练习目标:
请修改以下所有行，将其中的“common name”一律替换为“vernacular name”，其余内容保持不变。

数据摘录:
•••••

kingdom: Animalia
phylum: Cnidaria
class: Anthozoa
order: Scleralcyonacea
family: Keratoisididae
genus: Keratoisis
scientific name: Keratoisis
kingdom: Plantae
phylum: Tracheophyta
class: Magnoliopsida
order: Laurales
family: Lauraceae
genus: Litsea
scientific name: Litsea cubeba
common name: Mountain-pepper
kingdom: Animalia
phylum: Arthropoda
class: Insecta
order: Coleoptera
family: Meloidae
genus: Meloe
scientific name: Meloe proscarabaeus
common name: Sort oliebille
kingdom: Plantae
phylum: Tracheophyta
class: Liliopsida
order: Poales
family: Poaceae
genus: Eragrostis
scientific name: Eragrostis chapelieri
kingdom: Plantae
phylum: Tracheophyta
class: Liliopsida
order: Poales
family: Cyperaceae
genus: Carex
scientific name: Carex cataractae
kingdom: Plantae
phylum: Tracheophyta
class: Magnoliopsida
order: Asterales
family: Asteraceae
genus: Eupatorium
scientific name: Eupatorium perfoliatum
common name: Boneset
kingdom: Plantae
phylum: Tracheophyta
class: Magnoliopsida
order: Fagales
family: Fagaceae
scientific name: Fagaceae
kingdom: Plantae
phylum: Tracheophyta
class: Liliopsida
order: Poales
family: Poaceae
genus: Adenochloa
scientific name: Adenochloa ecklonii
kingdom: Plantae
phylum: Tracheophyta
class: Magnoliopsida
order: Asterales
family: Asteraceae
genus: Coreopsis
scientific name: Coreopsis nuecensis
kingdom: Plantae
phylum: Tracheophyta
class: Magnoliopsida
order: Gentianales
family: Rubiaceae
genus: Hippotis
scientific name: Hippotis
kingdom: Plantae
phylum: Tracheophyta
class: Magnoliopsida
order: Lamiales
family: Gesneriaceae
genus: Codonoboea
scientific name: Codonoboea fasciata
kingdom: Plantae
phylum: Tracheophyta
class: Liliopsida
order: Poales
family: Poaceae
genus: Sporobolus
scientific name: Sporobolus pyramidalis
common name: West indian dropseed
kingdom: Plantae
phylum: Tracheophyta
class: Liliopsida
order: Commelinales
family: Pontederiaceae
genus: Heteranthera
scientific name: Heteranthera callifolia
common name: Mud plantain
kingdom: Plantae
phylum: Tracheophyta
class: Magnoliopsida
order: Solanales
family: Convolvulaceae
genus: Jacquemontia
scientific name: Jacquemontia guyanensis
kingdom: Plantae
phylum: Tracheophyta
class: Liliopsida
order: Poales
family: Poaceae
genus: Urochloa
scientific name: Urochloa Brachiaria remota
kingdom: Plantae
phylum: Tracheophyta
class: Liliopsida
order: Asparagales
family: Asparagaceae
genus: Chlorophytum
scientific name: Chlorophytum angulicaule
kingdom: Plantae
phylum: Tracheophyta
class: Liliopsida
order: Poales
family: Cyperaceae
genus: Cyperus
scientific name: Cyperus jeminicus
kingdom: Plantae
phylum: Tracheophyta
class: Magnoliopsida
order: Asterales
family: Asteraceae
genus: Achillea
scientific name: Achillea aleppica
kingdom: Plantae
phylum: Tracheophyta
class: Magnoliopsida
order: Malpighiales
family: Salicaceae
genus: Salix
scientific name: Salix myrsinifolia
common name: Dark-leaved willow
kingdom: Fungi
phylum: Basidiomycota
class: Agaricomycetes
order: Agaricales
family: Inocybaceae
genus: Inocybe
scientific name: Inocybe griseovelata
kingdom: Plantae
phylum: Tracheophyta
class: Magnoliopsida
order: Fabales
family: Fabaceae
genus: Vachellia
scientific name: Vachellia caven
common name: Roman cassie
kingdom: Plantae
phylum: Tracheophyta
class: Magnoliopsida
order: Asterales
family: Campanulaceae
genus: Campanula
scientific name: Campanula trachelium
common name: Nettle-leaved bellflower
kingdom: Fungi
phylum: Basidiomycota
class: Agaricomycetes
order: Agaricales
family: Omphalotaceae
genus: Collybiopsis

•••••

练习作答:
kingdom: Animalia
phylum: Cnidaria
class: Anthozoa
order: Scleralcyonacea
family: Keratoisididae
genus: Keratoisis
scientific name: Keratoisis
kingdom: Plantae
phylum: Tracheophyta
class: Magnoliopsida
order: Laurales
family: Lauraceae
genus: Litsea
scientific name: Litsea cubeba
vernacular name: Mountain-pepper
kingdom: Animalia
phylum: Arthropoda
class: Insecta
order: Coleoptera
family: Meloidae
genus: Meloe
scientific name: Meloe proscarabaeus
vernacular name: Sort oliebille
kingdom: Plantae
phylum: Tracheophyta
class: Liliopsida
order: Poales
family: Poaceae
genus: Eragrostis
scientific name: Eragrostis chapelieri
kingdom: Plantae
phylum: Tracheophyta
class: Liliopsida
order: Poales
family: Cyperaceae
genus: Carex
scientific name: Carex cataractae
kingdom: Plantae
phylum: Tracheophyta
class: Magnoliopsida
order: Asterales
family: Asteraceae
genus: Eupatorium
scientific name: Eupatorium perfoliatum
vernacular name: Boneset
kingdom: Plantae
phylum: Tracheophyta
class: Magnoliopsida
order: Fagales
family: Fagaceae
scientific name: Fagaceae
kingdom: Plantae
phylum: Tracheophyta
class: Liliopsida
order: Poales
family: Poaceae
genus: Adenochloa
scientific name: Adenochloa ecklonii
kingdom: Plantae
phylum: Tracheophyta
class: Magnoliopsida
order: Asterales
family: Asteraceae
genus: Coreopsis
scientific name: Coreopsis nuecensis
kingdom: Plantae
phylum: Tracheophyta
class: Magnoliopsida
order: Gentianales
family: Rubiaceae
genus: Hippotis
scientific name: Hippotis
kingdom: Plantae
phylum: Tracheophyta
class: Magnoliopsida
order: Lamiales
family: Gesneriaceae
genus: Codonoboea
scientific name: Codonoboea fasciata
kingdom: Plantae
phylum: Tracheophyta
class: Liliopsida
order: Poales
family: Poaceae
genus: Sporobolus
scientific name: Sporobolus pyramidalis
vernacular name: West indian dropseed
kingdom: Plantae
phylum: Tracheophyta
class: Liliopsida
order: Commelinales
family: Pontederiaceae
genus: Heteranthera
scientific name: Heteranthera callifolia
vernacular name: Mud plantain
kingdom: Plantae
phylum: Tracheophyta
class: Magnoliopsida
order: Solanales
family: Convolvulaceae
genus: Jacquemontia
scientific name: Jacquemontia guyanensis
kingdom: Plantae
phylum: Tracheophyta
class: Liliopsida
order: Poales
family: Poaceae
genus: Urochloa
scientific name: Urochloa Brachiaria remota
kingdom: Plantae
phylum: Tracheophyta
class: Liliopsida
order: Asparagales
family: Asparagaceae
genus: Chlorophytum
scientific name: Chlorophytum angulicaule
kingdom: Plantae
phylum: Tracheophyta
class: Liliopsida
order: Poales
family: Cyperaceae
genus: Cyperus
scientific name: Cyperus jeminicus
kingdom: Plantae
phylum: Tracheophyta
class: Magnoliopsida
order: Asterales
family: Asteraceae
genus: Achillea
scientific name: Achillea aleppica
kingdom: Plantae
phylum: Tracheophyta
class: Magnoliopsida
order: Malpighiales
family: Salicaceae
genus: Salix
scientific name: Salix myrsinifolia
vernacular name: Dark-leaved willow
kingdom: Fungi
phylum: Basidiomycota
class: Agaricomycetes
order: Agaricales
family: Inocybaceae
genus: Inocybe
scientific name: Inocybe griseovelata
kingdom: Plantae
phylum: Tracheophyta
class: Magnoliopsida
order: Fabales
family: Fabaceae
genus: Vachellia
scientific name: Vachellia caven
vernacular name: Roman cassie
kingdom: Plantae
phylum: Tracheophyta
class: Magnoliopsida
order: Asterales
family: Campanulaceae
genus: Campanula
scientific name: Campanula trachelium
vernacular name: Nettle-leaved bellflower
kingdom: Fungi
phylum: Basidiomycota
class: Agaricomycetes
order: Agaricales
family: Omphalotaceae
genus: Collybiopsis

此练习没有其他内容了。